Content starts
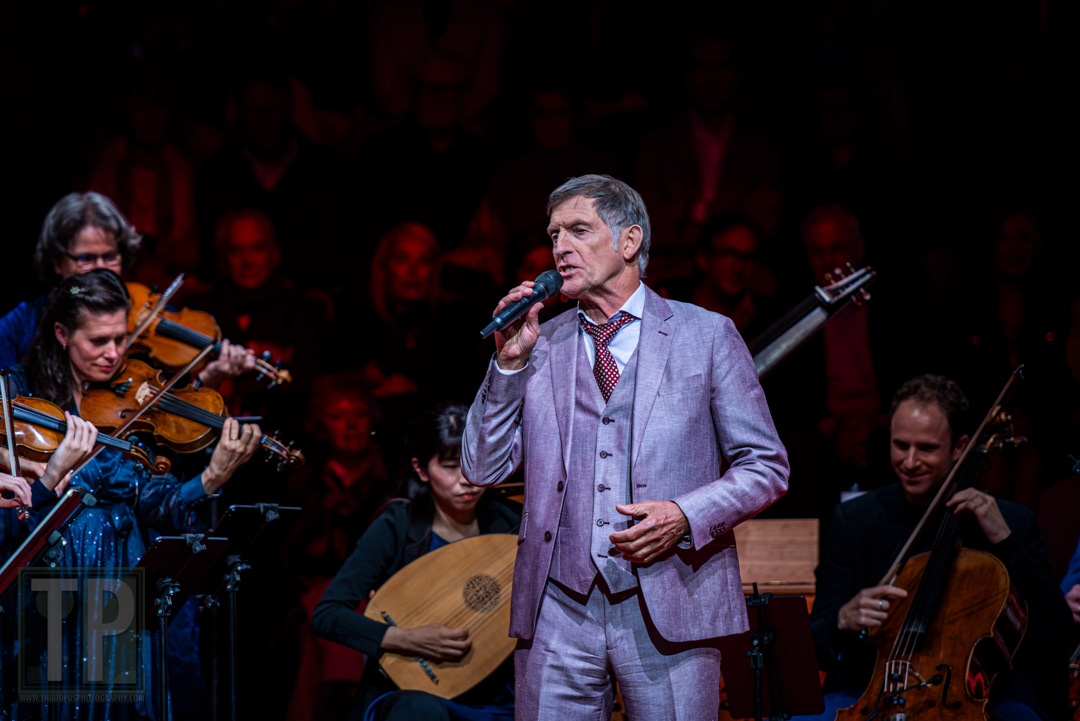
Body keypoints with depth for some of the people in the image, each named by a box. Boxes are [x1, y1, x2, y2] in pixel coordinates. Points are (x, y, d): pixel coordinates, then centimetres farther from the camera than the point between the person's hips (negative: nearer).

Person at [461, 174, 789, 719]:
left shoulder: (706, 336, 5)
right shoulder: (541, 346, 12)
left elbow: (766, 466, 4)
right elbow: (482, 469, 8)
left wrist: (686, 515, -13)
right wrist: (510, 362, -2)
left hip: (669, 612, -2)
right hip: (557, 613, 2)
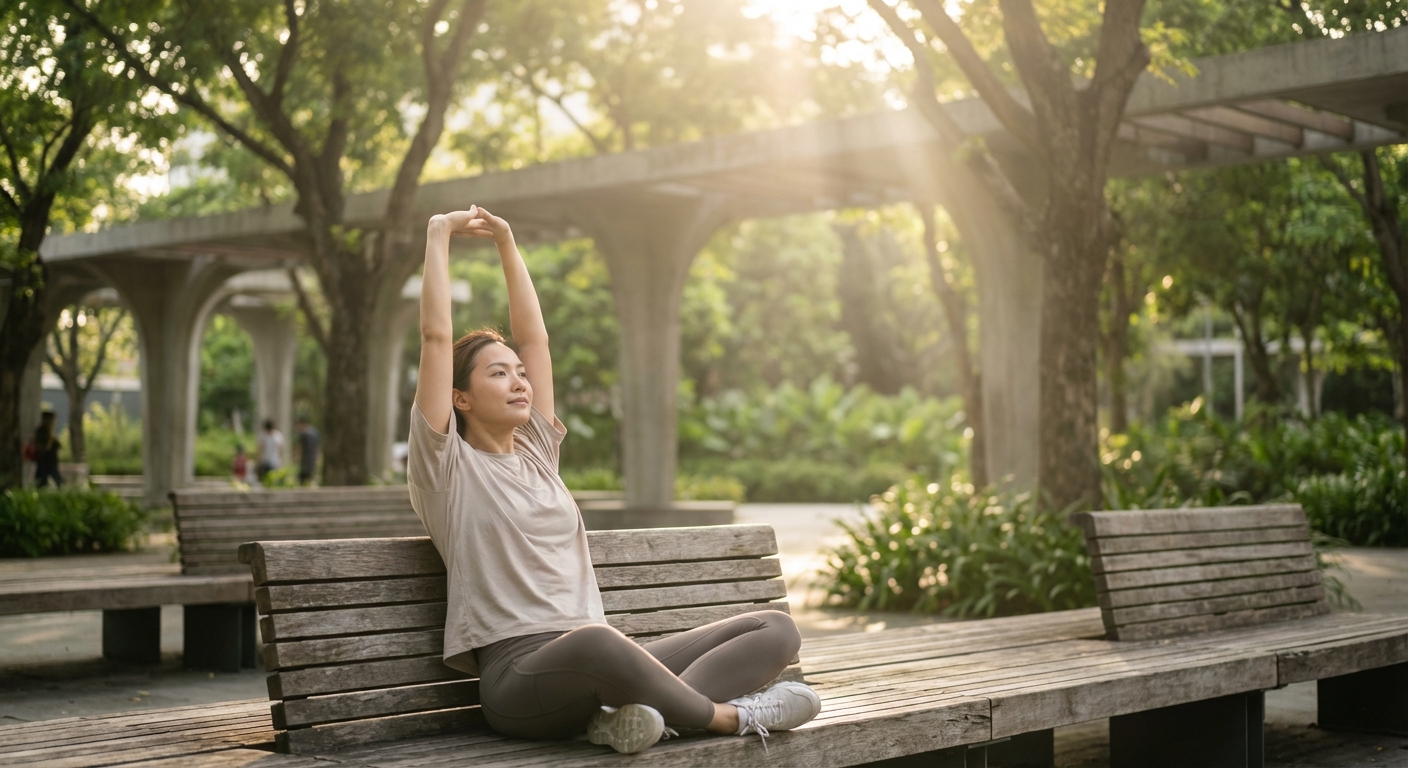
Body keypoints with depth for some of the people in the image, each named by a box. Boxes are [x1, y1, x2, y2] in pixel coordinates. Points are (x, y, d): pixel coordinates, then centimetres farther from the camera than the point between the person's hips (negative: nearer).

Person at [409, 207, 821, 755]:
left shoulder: (536, 451, 22)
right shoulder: (446, 466, 5)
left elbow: (534, 336, 25)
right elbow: (436, 335, -2)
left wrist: (507, 243, 28)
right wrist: (438, 236, 5)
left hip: (599, 668, 8)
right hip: (520, 676, -7)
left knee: (776, 629, -6)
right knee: (593, 641, -44)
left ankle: (631, 711, -31)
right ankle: (729, 715, -19)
Content ends
> _Exercise_:
Please pull out every line in the items above that contains the word "right" and copy each one in full.

> _Output below_:
right shoulder: (541, 346, 12)
right elbow: (482, 469, 8)
right wrist: (510, 362, -2)
right hip: (557, 613, 2)
right shoulder: (446, 466, 5)
right elbow: (436, 335, -2)
right wrist: (438, 236, 5)
right hip: (520, 676, -7)
right knee: (593, 641, -44)
right ankle: (729, 715, -19)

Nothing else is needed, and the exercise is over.